The digital resource library -- http://www.sgwhc.org – is in the early stages of collecting relevant sex and gender material in the form of journal articles, abstracts, PowerPoint presentations, book reviews, reports, guidelines, case studies and other teaching tools. The site also lists other resources such as books, textbooks, conferences featuring sex and gender content, continuing medical education activities, and a blog for news and discussion. Future plans include the establishment of a peer review process, journal clubs, and scientific seminars. The site will have the opportunity to enable faculty to locate sex and gender specific materials for integration into their course materials and will enable students to be proactive about the inclusion of sex and gender content into their medical education. The materials are useful to students, educators, fellows, researchers, and clinical practitioners in other fields such as nursing, pharmacy, and physical therapy.
This project began primarily as a collaboration of national leaders in women’s health and has expanded to include international expertise. Collaborating organizations, such as medical schools, professional organizations, National Centers of Excellence in Women’s Health, women’s health institutes, societies, and government organizations, are listed on the site.
Prior to the launch of this project, there was no central, organized, easily accessible place to find the sex and gender specific information that has been researched, published, and distributed over the last 20 years. Other web-based research and educational resources have since emerged and include Stanford University’s Gendered Innovations (available at http://genderedinnovations.stanford.edu) whose goal is to employ sex and gender analysis as a resource for knowledge and technology [29, 30] as well as Canadian Institute of Gender Health: What a Difference Sex and Gender Make (available at http://www.cihr-irsc.gc.ca/e/44082.html.) a peer-reviewed casebook that illustrates the gender and sex contributions to health research [29, 31]. The SGWHC aims to provide the tools and resources to improve medical education by enhancing the discussion of the impact of the most basic patient characteristic: being male or female.
Licensing examinations
Another project of the SGWHC is to identify content areas for possible curriculum development, testing, and evaluation, while providing resources for these on the Collaborative website. Early in 2012, a group of thirty national thought leaders in women’s health and sex and gender-specific medicine, coordinated by the SGWHC, identified over 200 clinical areas for which there is an evidence base for sex and/or gender differences in etiology, incidence, presentation, outcome, or prevention.

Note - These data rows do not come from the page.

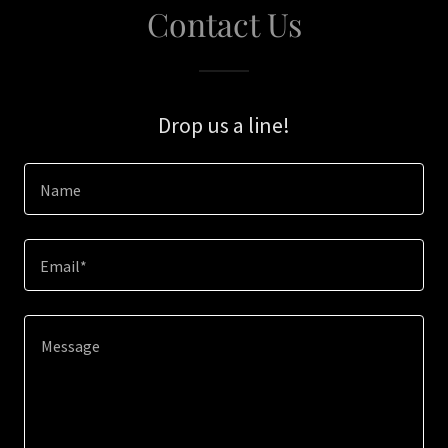
Contact Us
Drop us a line!
Name
Email*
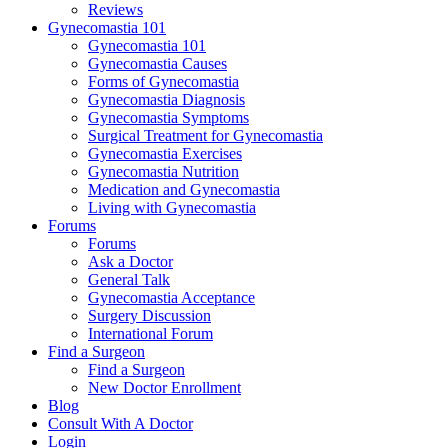
Reviews
Gynecomastia 101
Gynecomastia 101
Gynecomastia Causes
Forms of Gynecomastia
Gynecomastia Diagnosis
Gynecomastia Symptoms
Surgical Treatment for Gynecomastia
Gynecomastia Exercises
Gynecomastia Nutrition
Medication and Gynecomastia
Living with Gynecomastia
Forums
Forums
Ask a Doctor
General Talk
Gynecomastia Acceptance
Surgery Discussion
International Forum
Find a Surgeon
Find a Surgeon
New Doctor Enrollment
Blog
Consult With A Doctor
Login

These topics, along with the listed references supporting sex and/or gender differences, will be published on the Collaborative website.
National licensing examinations, such as the United States Medical Licensing Exam® (USMLE®), can indicate the recommended scope of knowledge for all medical students. Identifying this content is especially significant for sex and gender-based topics, wherein material is covered in a variety of modules and clerkships, rather than in a defined course, as it spans all organ systems. In the late 2012, sample USMLE examination forms were reviewed to identify where this content is already covered and any missed opportunities that might be addressed, including differences in health and health maintenance, mechanism of disease, diagnosis, and management [32]. The group is now in the process of developing a report to the National Board of Medical Examiners. Similar initiatives concerning standardized examinations have occurred with other content areas. Efficacy of increased emphasis on and exposure to a specific area has been demonstrated in these other content areas [33]. However, in addition to enhancing the knowledge base in a given area, there needs to be continued clinical exposure during the course of training, as standardized examinations do not assess higher levels of medical decision-making or the use of knowledge in practice [34]. The sex and gender focused resources available to faculty by the SGWHC should facilitate the incorporation of this material both into the didactic as well as clinical teaching areas of the medical school experience.